▶ [What to work on] Please write out exactly the lines of the data below from the line holding "exercices de powerlifting" through the line holding "relacionada con sus", and leave out the rest.

+++ Dataset records

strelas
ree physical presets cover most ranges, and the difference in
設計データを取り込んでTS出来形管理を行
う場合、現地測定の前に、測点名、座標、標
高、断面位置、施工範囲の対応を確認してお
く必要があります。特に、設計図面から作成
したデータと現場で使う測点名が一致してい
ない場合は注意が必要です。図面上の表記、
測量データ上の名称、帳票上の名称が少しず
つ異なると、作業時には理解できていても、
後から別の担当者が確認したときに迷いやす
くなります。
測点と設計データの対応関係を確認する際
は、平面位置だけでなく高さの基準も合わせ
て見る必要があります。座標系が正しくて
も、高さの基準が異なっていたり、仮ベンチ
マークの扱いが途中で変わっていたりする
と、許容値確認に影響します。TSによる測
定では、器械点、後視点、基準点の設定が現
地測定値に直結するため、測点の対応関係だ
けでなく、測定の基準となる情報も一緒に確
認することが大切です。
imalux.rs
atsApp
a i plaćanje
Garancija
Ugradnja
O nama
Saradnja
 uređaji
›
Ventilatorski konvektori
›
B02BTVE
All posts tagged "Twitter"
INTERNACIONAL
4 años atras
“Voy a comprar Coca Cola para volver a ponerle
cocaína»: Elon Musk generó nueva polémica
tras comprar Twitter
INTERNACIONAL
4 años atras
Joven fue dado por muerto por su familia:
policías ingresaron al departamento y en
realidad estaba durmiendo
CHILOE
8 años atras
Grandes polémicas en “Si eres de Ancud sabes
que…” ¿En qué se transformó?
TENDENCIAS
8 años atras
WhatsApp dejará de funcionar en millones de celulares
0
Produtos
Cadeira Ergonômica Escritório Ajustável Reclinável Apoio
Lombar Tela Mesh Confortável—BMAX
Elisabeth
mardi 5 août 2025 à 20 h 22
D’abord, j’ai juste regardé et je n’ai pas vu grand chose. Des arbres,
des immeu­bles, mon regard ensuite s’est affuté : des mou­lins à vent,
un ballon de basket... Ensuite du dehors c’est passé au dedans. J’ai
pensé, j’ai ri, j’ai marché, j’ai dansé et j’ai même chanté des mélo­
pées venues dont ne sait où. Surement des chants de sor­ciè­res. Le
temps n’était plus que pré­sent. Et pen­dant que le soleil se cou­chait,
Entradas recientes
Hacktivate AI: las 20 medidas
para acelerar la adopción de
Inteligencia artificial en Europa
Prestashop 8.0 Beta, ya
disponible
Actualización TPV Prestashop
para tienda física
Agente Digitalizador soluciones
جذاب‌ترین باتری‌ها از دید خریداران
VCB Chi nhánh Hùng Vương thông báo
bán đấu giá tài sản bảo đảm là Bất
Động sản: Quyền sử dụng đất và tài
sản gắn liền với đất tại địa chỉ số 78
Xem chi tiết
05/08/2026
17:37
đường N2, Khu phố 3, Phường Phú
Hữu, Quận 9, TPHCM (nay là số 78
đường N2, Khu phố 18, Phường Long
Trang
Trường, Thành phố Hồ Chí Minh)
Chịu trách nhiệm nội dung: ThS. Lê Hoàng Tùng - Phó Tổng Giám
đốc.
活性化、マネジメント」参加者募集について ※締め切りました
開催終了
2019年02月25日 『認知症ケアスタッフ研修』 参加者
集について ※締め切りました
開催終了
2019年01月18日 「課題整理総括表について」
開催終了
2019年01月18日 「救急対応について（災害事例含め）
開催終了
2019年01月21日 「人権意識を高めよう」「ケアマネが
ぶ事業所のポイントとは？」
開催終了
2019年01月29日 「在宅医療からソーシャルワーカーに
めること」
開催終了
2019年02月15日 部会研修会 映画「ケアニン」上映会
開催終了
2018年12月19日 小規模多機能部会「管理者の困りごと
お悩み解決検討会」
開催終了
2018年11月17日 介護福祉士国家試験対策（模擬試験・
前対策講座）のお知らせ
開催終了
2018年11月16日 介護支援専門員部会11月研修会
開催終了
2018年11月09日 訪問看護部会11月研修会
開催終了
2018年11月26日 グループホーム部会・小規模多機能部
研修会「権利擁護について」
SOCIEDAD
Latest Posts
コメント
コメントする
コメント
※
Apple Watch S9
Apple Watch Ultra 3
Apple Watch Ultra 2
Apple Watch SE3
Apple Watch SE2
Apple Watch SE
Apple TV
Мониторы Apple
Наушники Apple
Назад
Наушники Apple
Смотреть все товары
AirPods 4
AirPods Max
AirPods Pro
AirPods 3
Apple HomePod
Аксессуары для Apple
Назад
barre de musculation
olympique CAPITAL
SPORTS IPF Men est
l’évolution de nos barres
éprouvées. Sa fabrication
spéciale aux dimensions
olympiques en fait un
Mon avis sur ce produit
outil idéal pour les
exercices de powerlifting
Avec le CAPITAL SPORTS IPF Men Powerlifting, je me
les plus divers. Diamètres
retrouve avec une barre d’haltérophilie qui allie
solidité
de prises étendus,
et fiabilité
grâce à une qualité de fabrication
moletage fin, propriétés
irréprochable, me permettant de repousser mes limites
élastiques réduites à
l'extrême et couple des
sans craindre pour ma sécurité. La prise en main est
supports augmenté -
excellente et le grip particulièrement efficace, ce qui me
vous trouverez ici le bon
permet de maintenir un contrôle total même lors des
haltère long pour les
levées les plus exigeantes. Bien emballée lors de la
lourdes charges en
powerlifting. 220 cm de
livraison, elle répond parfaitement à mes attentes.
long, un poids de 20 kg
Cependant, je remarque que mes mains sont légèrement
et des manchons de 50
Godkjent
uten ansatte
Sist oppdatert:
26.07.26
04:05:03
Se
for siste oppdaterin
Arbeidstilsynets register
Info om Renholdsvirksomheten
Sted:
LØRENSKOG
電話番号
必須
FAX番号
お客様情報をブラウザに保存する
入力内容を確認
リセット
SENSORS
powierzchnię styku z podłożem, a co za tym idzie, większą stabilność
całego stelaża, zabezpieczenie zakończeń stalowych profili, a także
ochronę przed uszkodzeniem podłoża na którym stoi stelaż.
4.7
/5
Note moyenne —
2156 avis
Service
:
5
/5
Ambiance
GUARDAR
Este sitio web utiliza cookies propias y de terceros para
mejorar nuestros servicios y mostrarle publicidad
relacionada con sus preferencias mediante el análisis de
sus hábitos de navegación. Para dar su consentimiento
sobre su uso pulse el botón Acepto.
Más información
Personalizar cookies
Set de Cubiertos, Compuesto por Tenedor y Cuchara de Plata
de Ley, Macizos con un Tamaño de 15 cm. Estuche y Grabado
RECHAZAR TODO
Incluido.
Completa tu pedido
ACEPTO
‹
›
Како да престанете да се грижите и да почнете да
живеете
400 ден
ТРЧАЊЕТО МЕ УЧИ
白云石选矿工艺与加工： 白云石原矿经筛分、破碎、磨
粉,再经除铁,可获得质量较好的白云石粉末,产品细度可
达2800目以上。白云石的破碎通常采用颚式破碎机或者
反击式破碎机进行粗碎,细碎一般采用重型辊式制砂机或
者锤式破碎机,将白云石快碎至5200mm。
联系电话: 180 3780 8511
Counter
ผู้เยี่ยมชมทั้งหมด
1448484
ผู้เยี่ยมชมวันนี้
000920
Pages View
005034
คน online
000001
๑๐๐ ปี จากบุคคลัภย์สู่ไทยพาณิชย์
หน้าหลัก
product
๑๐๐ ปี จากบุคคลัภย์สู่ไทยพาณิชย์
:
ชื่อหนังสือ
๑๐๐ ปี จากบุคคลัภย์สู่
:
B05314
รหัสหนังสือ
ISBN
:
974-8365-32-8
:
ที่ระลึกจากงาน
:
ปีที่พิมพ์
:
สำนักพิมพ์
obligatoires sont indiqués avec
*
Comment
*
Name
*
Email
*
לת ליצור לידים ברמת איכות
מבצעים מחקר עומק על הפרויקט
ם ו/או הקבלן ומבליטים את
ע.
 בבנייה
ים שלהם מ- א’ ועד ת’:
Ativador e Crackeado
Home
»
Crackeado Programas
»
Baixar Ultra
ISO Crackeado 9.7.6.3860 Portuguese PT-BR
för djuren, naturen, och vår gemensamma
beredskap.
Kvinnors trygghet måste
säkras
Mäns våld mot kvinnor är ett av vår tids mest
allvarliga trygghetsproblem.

++++++

▶ [Expected output]
exercices de powerlifting
Avec le CAPITAL SPORTS IPF Men Powerlifting, je me
les plus divers. Diamètres
retrouve avec une barre d’haltérophilie qui allie
solidité
de prises étendus,
et fiabilité
grâce à une qualité de fabrication
moletage fin, propriétés
irréprochable, me permettant de repousser mes limites
élastiques réduites à
l'extrême et couple des
sans craindre pour ma sécurité. La prise en main est
supports augmenté -
excellente et le grip particulièrement efficace, ce qui me
vous trouverez ici le bon
permet de maintenir un contrôle total même lors des
haltère long pour les
levées les plus exigeantes. Bien emballée lors de la
lourdes charges en
powerlifting. 220 cm de
livraison, elle répond parfaitement à mes attentes.
long, un poids de 20 kg
Cependant, je remarque que mes mains sont légèrement
et des manchons de 50
Godkjent
uten ansatte
Sist oppdatert:
26.07.26
04:05:03
Se
for siste oppdaterin
Arbeidstilsynets register
Info om Renholdsvirksomheten
Sted:
LØRENSKOG
電話番号
必須
FAX番号
お客様情報をブラウザに保存する
入力内容を確認
リセット
SENSORS
powierzchnię styku z podłożem, a co za tym idzie, większą stabilność
całego stelaża, zabezpieczenie zakończeń stalowych profili, a także
ochronę przed uszkodzeniem podłoża na którym stoi stelaż.
4.7
/5
Note moyenne —
2156 avis
Service
:
5
/5
Ambiance
GUARDAR
Este sitio web utiliza cookies propias y de terceros para
mejorar nuestros servicios y mostrarle publicidad
relacionada con sus preferencias mediante el análisis de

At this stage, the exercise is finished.